It was a day of looking into the sun.
Of driving east along Highway 30, from Indiana to Ohio, the sky blazing with the morning sun, my shades and the car’s visor wholly inadequate. A day of meeting my daughter halfway (her idea) between our place in Indiana and hers in Columbus, in a neat little town that we didn’t know would be neat, but that we did know was in the solar eclipse’s path of totality in the afternoon of April 8, 2024.
It was a day of the two of us meeting at a park that Google Maps had informed me was located by the town’s two reservoirs, featuring lots of open space. We knew there was a parking lot, along with restrooms and picnic tables, but we didn’t know whether parking would actually be available. Thankfully, it was.
A day of leaving early and arriving early to stake our claim to observe the total eclipse, in the plains of Ohio, far away from crowded urban centers.
We weren’t the only ones who had that idea. The parking lot soon filled with cars from Michigan and even far off Missouri.
A day of first walking the sundrenched 3.5 mile trail around the reservoirs as we had time to spare, walking in the unusually warm spring weather, in the breeze of the Ohio’s flat land. Of enjoying a picnic in the shade of the dog park’s terrace, and then settling on a blanket by the reservoir, along with other observers, who sported fancier equipment like lawn chairs and sun umbrellas propped against the wind.
Of learning it’s pitch black behind those solar eclipse glasses.
Wearing them you can’t see anything unless you lift your head towards the sun, which, as the spectacle begins, starts smiling at you like the Cheshire cat, its grin slowly thinning. Of fumbling between sunglasses and solar eclipse spectacles, their stiff-paper temples uncomfortable to tuck behind your ears. Of discovering that the cell phone camera cannot capture the moon crouching in on the sun, even if you hold the solar eclipse spectacles in front of its lens.
Of realizing that, if you hadn’t been informed that the moon was eating away at the sun, you wouldn’t know.
The day would just seem a tad overcast, plausible as diaphanous clouds streaked the sky.
This was not my first eclipse, but the first for which I made a special trip, the first I took the time to observe. Back in May 1994, my colleagues and I had simply stepped outside our Chicago office building when totality reached its peak. It had been a warm day, and the main thing I remember was the temperature drop as the sun disappeared behind the moon. My daughter remembered the same from experiencing the solar eclipse of 2017 on a piping-hot summer day in Nashville.
Now it was a day of traveling, facing the glare of the sun both on my drive there and on my return, made utterly worthwhile by the eerie experience of witnessing the sun slip behind the moon.
All of a sudden, you could look into the sun.
For about two minutes you could look up at it and see only its hallow, the sky dimmed to a glassy sapphire.
Suddenly sunset reigned, the horizon glowing golden at 3 p.m., gnats flittering about.
Only that moment of otherworldly dusk was noticeable to the non-observer.

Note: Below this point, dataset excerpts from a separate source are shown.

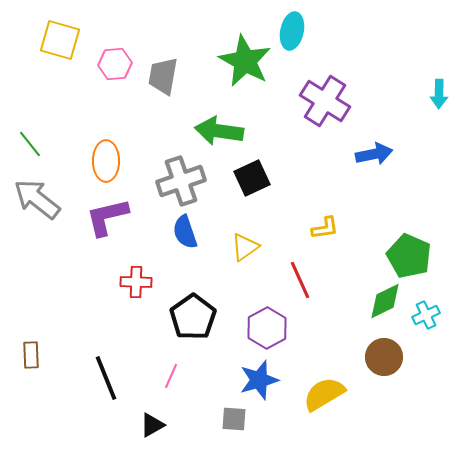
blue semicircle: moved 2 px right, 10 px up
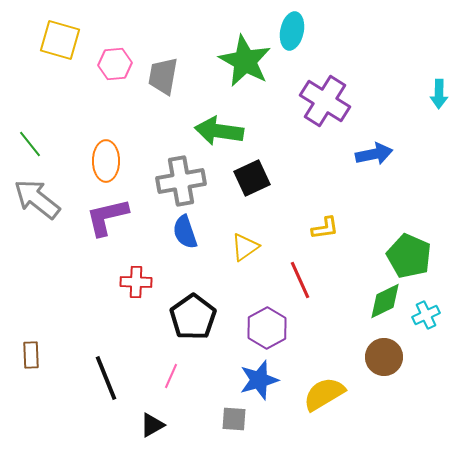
gray cross: rotated 9 degrees clockwise
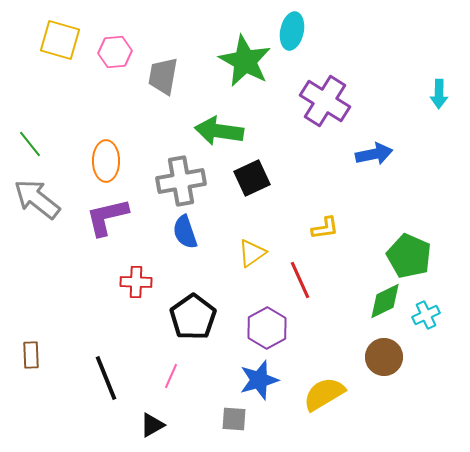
pink hexagon: moved 12 px up
yellow triangle: moved 7 px right, 6 px down
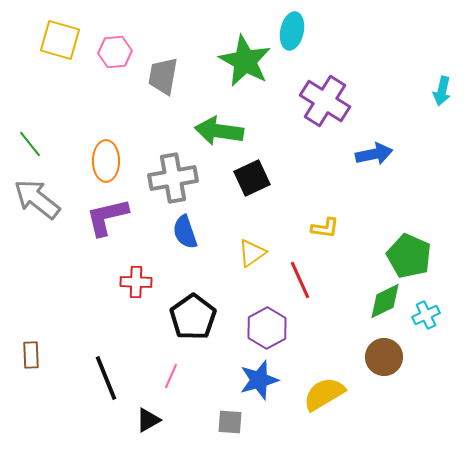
cyan arrow: moved 3 px right, 3 px up; rotated 12 degrees clockwise
gray cross: moved 8 px left, 3 px up
yellow L-shape: rotated 16 degrees clockwise
gray square: moved 4 px left, 3 px down
black triangle: moved 4 px left, 5 px up
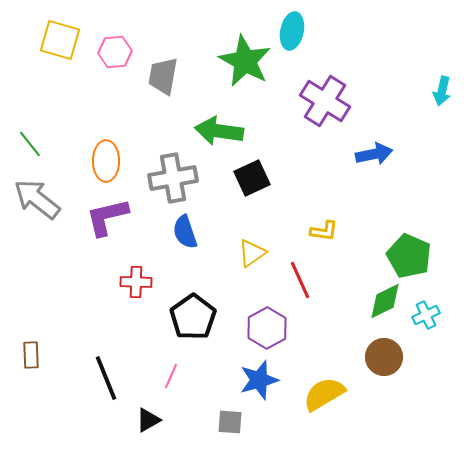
yellow L-shape: moved 1 px left, 3 px down
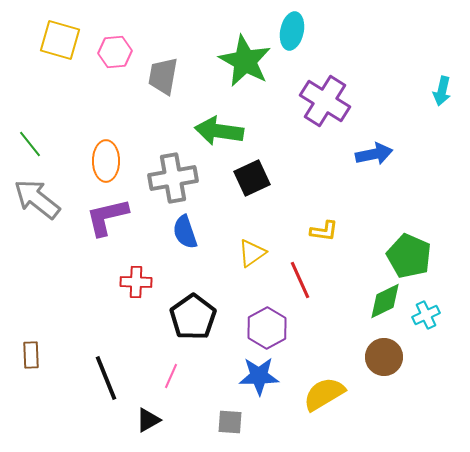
blue star: moved 4 px up; rotated 15 degrees clockwise
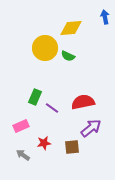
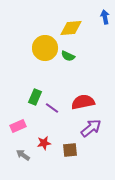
pink rectangle: moved 3 px left
brown square: moved 2 px left, 3 px down
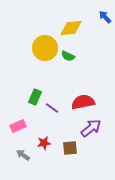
blue arrow: rotated 32 degrees counterclockwise
brown square: moved 2 px up
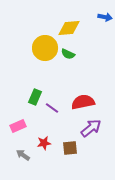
blue arrow: rotated 144 degrees clockwise
yellow diamond: moved 2 px left
green semicircle: moved 2 px up
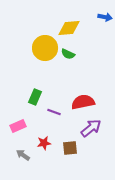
purple line: moved 2 px right, 4 px down; rotated 16 degrees counterclockwise
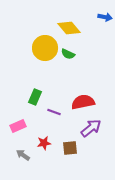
yellow diamond: rotated 55 degrees clockwise
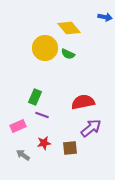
purple line: moved 12 px left, 3 px down
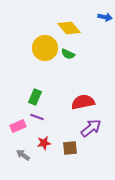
purple line: moved 5 px left, 2 px down
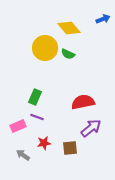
blue arrow: moved 2 px left, 2 px down; rotated 32 degrees counterclockwise
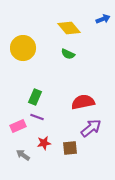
yellow circle: moved 22 px left
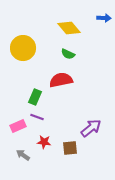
blue arrow: moved 1 px right, 1 px up; rotated 24 degrees clockwise
red semicircle: moved 22 px left, 22 px up
red star: moved 1 px up; rotated 16 degrees clockwise
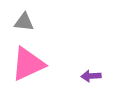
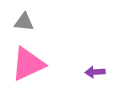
purple arrow: moved 4 px right, 4 px up
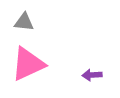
purple arrow: moved 3 px left, 3 px down
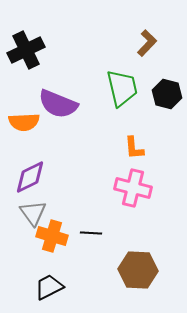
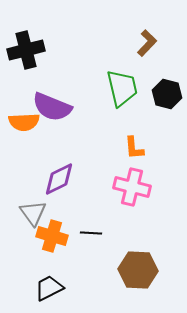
black cross: rotated 12 degrees clockwise
purple semicircle: moved 6 px left, 3 px down
purple diamond: moved 29 px right, 2 px down
pink cross: moved 1 px left, 1 px up
black trapezoid: moved 1 px down
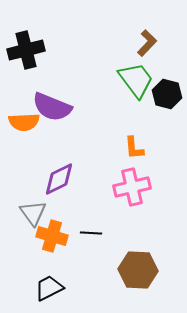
green trapezoid: moved 14 px right, 8 px up; rotated 24 degrees counterclockwise
pink cross: rotated 27 degrees counterclockwise
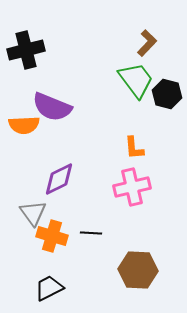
orange semicircle: moved 3 px down
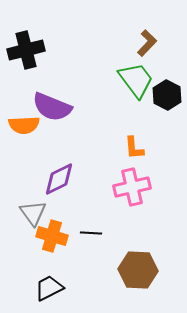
black hexagon: moved 1 px down; rotated 12 degrees clockwise
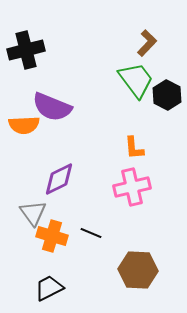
black line: rotated 20 degrees clockwise
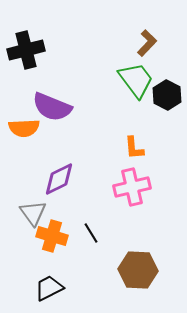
orange semicircle: moved 3 px down
black line: rotated 35 degrees clockwise
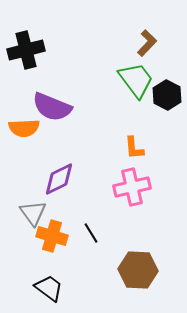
black trapezoid: rotated 64 degrees clockwise
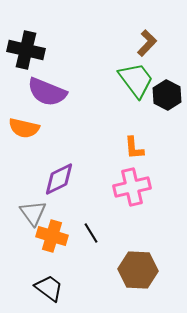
black cross: rotated 27 degrees clockwise
purple semicircle: moved 5 px left, 15 px up
orange semicircle: rotated 16 degrees clockwise
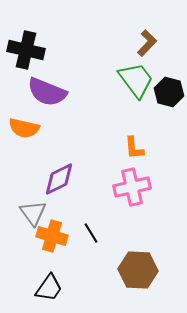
black hexagon: moved 2 px right, 3 px up; rotated 12 degrees counterclockwise
black trapezoid: rotated 88 degrees clockwise
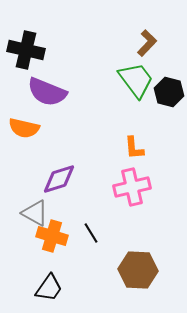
purple diamond: rotated 9 degrees clockwise
gray triangle: moved 2 px right; rotated 24 degrees counterclockwise
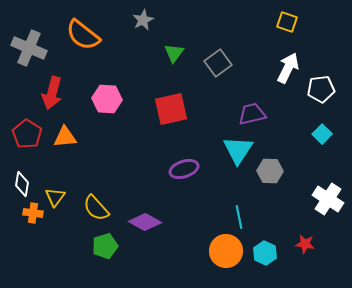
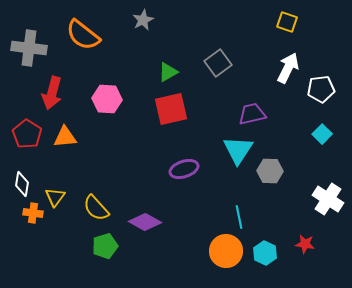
gray cross: rotated 16 degrees counterclockwise
green triangle: moved 6 px left, 19 px down; rotated 25 degrees clockwise
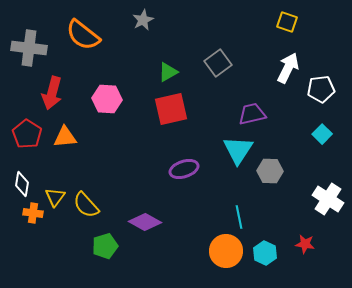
yellow semicircle: moved 10 px left, 3 px up
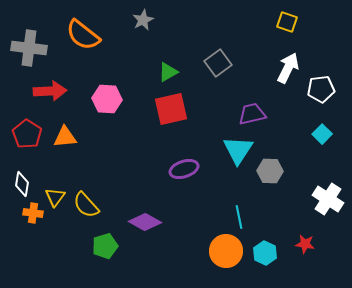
red arrow: moved 2 px left, 2 px up; rotated 108 degrees counterclockwise
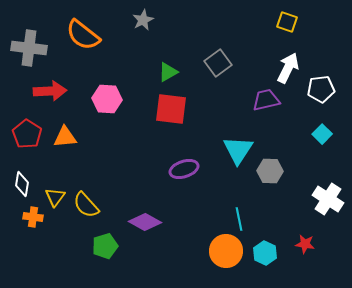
red square: rotated 20 degrees clockwise
purple trapezoid: moved 14 px right, 14 px up
orange cross: moved 4 px down
cyan line: moved 2 px down
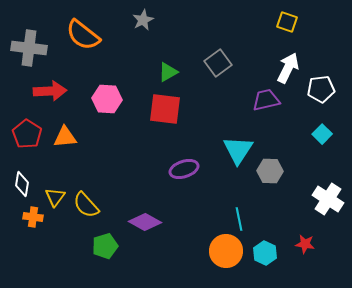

One could understand, my daughter mused, why ancient people worshipped the sun. What power it has over our earthly existence! And how scary it is when the sun turns dark in the middle of the day, without any announcement observable to the naked eye.
It was an extraordinary moment, one that sent us hopping for joy on our blanket, giddy at our good fortune of having planned this trip to experience this, of being granted a clear sky, and finding the ideal spot to observe.
A moment you had to be there for, an experience no camera could capture.
The space around you changes, in an instant, and snaps right back to regular sunshine. Once the disk of the moon lets the first ray of sunlight flash past, it is day again.
It was an experience that still has me jittery the next day, as I write this.
How amazing, too, to be able to witness this celestial spectacle, one that we could plan to see, unlike, for example, the aurora borealis, or shooting stars, which we only might be lucky to catch, even with the best plan.
It was a day of staring at the sun, of being charged with joy and wonder, of driving home into the sunset, the sun’s golden orb hanging on the horizon as if it hadn’t been up to much earlier on.
A day of listening to one John Mellencamp album after another on the drive, mainly through his native Indiana, before putting his song Blue Charlotte on repeat as dusk descended. Its “Look away” refrain was a good end to this big day.